One option to address the problems associated with RCTs is to analyse large data sets with use of artificial intelligence. Hospitals, governments, and scientific organizations have large databases, longitudinal in time. A combination of these databases can simulate a patient’s digital life course via deep learning.⁴⁵ Using the principle of evidence-based medicine, a prediction model can then be created for the real patient, with particular attention to the therapeutic approach and outcome. This too is still in its infancy, but it will be an important step towards personalized medicine. Especially in a heterogeneous group of patients, this approach will have a clear added value.

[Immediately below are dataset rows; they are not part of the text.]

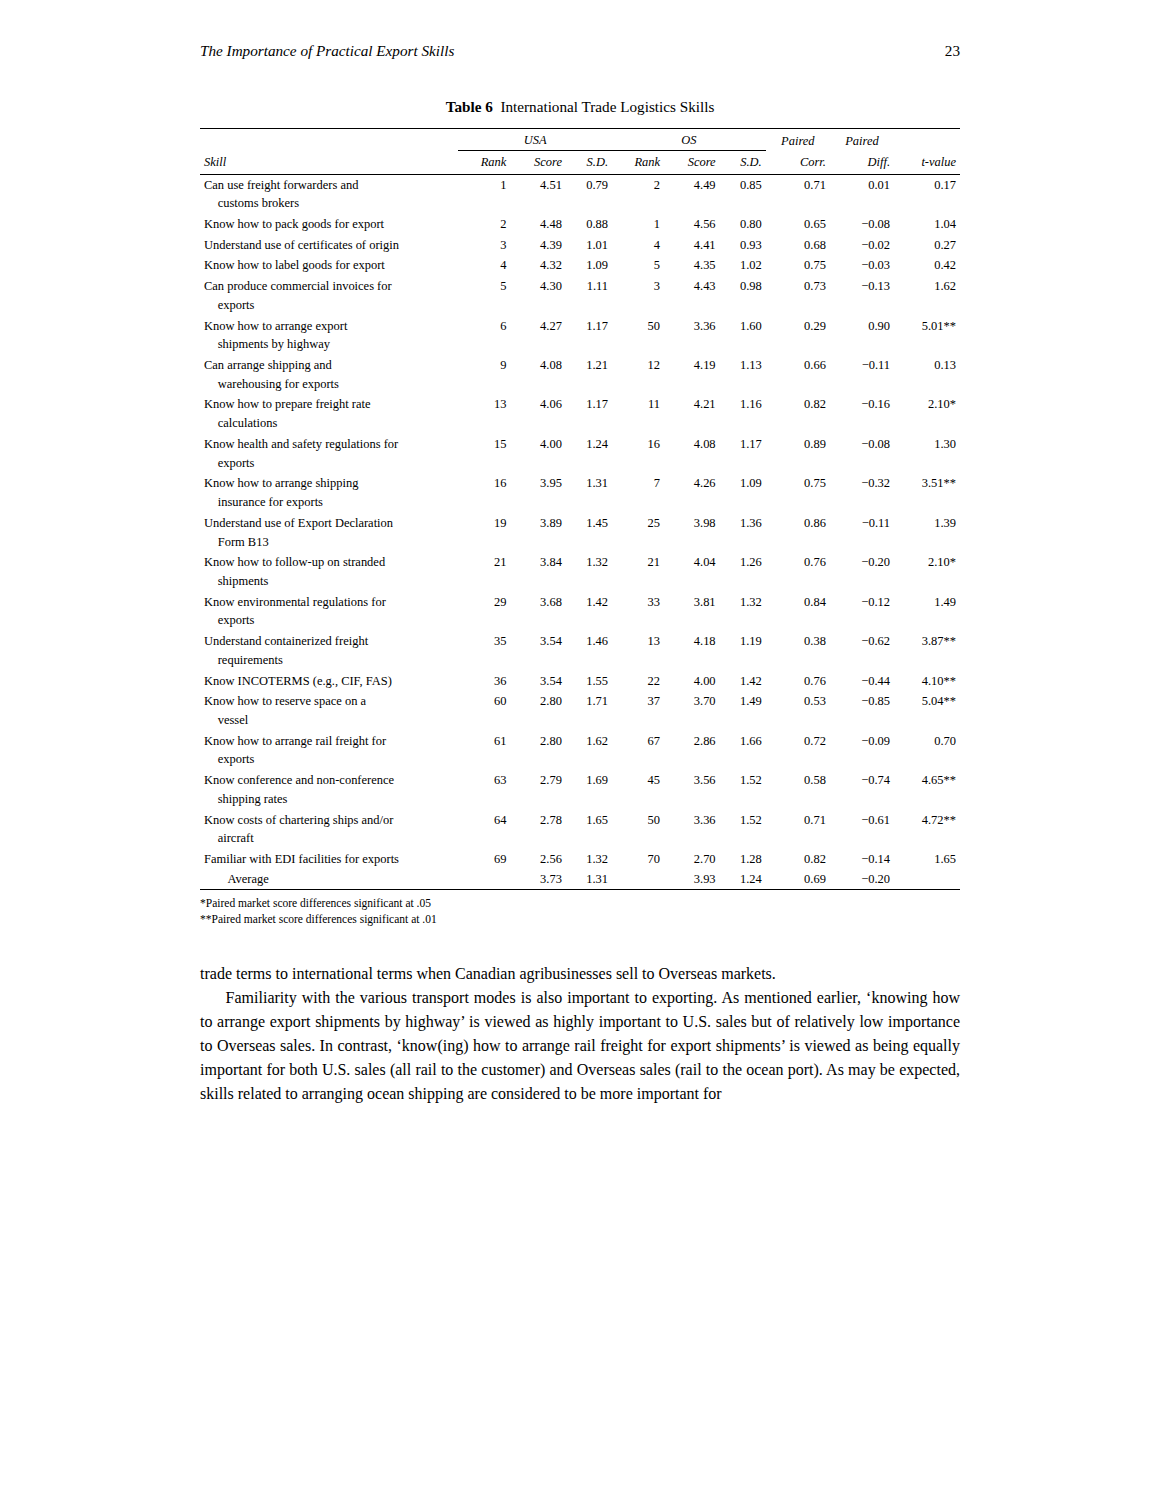The Importance of Practical Export Skills 23
Table 6 International Trade Logistics Skills
| | USA | OS | Paired | Paired | |
| --- | --- | --- | --- | --- | --- |
| Skill | Rank | Score | S.D. | Rank | Score | S.D. | Corr. | Diff. | t-value |
| Can use freight forwarders and customs brokers | 1 | 4.51 | 0.79 | 2 | 4.49 | 0.85 | 0.71 | 0.01 | 0.17 |
| Know how to pack goods for export | 2 | 4.48 | 0.88 | 1 | 4.56 | 0.80 | 0.65 | −0.08 | 1.04 |
| Understand use of certificates of origin | 3 | 4.39 | 1.01 | 4 | 4.41 | 0.93 | 0.68 | −0.02 | 0.27 |
| Know how to label goods for export | 4 | 4.32 | 1.09 | 5 | 4.35 | 1.02 | 0.75 | −0.03 | 0.42 |
| Can produce commercial invoices for exports | 5 | 4.30 | 1.11 | 3 | 4.43 | 0.98 | 0.73 | −0.13 | 1.62 |
| Know how to arrange export shipments by highway | 6 | 4.27 | 1.17 | 50 | 3.36 | 1.60 | 0.29 | 0.90 | 5.01** |
| Can arrange shipping and warehousing for exports | 9 | 4.08 | 1.21 | 12 | 4.19 | 1.13 | 0.66 | −0.11 | 0.13 |
| Know how to prepare freight rate calculations | 13 | 4.06 | 1.17 | 11 | 4.21 | 1.16 | 0.82 | −0.16 | 2.10* |
| Know health and safety regulations for exports | 15 | 4.00 | 1.24 | 16 | 4.08 | 1.17 | 0.89 | −0.08 | 1.30 |
| Know how to arrange shipping insurance for exports | 16 | 3.95 | 1.31 | 7 | 4.26 | 1.09 | 0.75 | −0.32 | 3.51** |
| Understand use of Export Declaration Form B13 | 19 | 3.89 | 1.45 | 25 | 3.98 | 1.36 | 0.86 | −0.11 | 1.39 |
| Know how to follow-up on stranded shipments | 21 | 3.84 | 1.32 | 21 | 4.04 | 1.26 | 0.76 | −0.20 | 2.10* |
| Know environmental regulations for exports | 29 | 3.68 | 1.42 | 33 | 3.81 | 1.32 | 0.84 | −0.12 | 1.49 |
| Understand containerized freight requirements | 35 | 3.54 | 1.46 | 13 | 4.18 | 1.19 | 0.38 | −0.62 | 3.87** |
| Know INCOTERMS (e.g., CIF, FAS) | 36 | 3.54 | 1.55 | 22 | 4.00 | 1.42 | 0.76 | −0.44 | 4.10** |
| Know how to reserve space on a vessel | 60 | 2.80 | 1.71 | 37 | 3.70 | 1.49 | 0.53 | −0.85 | 5.04** |
| Know how to arrange rail freight for exports | 61 | 2.80 | 1.62 | 67 | 2.86 | 1.66 | 0.72 | −0.09 | 0.70 |
| Know conference and non-conference shipping rates | 63 | 2.79 | 1.69 | 45 | 3.56 | 1.52 | 0.58 | −0.74 | 4.65** |
| Know costs of chartering ships and/or aircraft | 64 | 2.78 | 1.65 | 50 | 3.36 | 1.52 | 0.71 | −0.61 | 4.72** |
| Familiar with EDI facilities for exports | 69 | 2.56 | 1.32 | 70 | 2.70 | 1.28 | 0.82 | −0.14 | 1.65 |
| Average | | 3.73 | 1.31 | | 3.93 | 1.24 | 0.69 | −0.20 | |
*Paired market score differences significant at .05
**Paired market score differences significant at .01
trade terms to international terms when Canadian agribusinesses sell to Overseas markets.
Familiarity with the various transport modes is also important to exporting. As mentioned earlier, ‘knowing how to arrange export shipments by highway’ is viewed as highly important to U.S. sales but of relatively low importance to Overseas sales. In contrast, ‘know(ing) how to arrange rail freight for export shipments’ is viewed as being equally important for both U.S. sales (all rail to the customer) and Overseas sales (rail to the ocean port). As may be expected, skills related to arranging ocean shipping are considered to be more important for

HF is a common problem in ACHD patients, and with ageing of the population and the rise in the number of complex cases, the incidence will increase further. In addition to clinical signs and symptoms, significant impairment in exercise performance and a clear increase in circulating biomarker levels make a diagnosis of HF more likely, although the diagnosis remains challenging in this specific group. The heterogeneity of the ACHD patient population hinders the ‘blind’ application of HF in acquired heart disease guidelines in CHD patients. Moreover, even drug trials in more homogeneous groups of ACHD failed to show any positive effect on clinical outcome. Only surrogate endpoints were achieved. The more complex the CHD, the more the treating physician has to be aware of adverse effects of the interventions used. In-depth knowledge of the underlying disease is of utmost importance, and if lacking, a referral to, or at least advice from, an expert centre is required. In addition to drugs, device therapy and transplantation can both still offer alternative, albeit temporary, treatment solutions. Unfortunately, for some patients who end up on a palliative trajectory, end-of-life care management should be offered. Many aspects discussed in this chapter are based on small studies and expert opinion. Large multicentre trials are warranted to answer the remaining questions.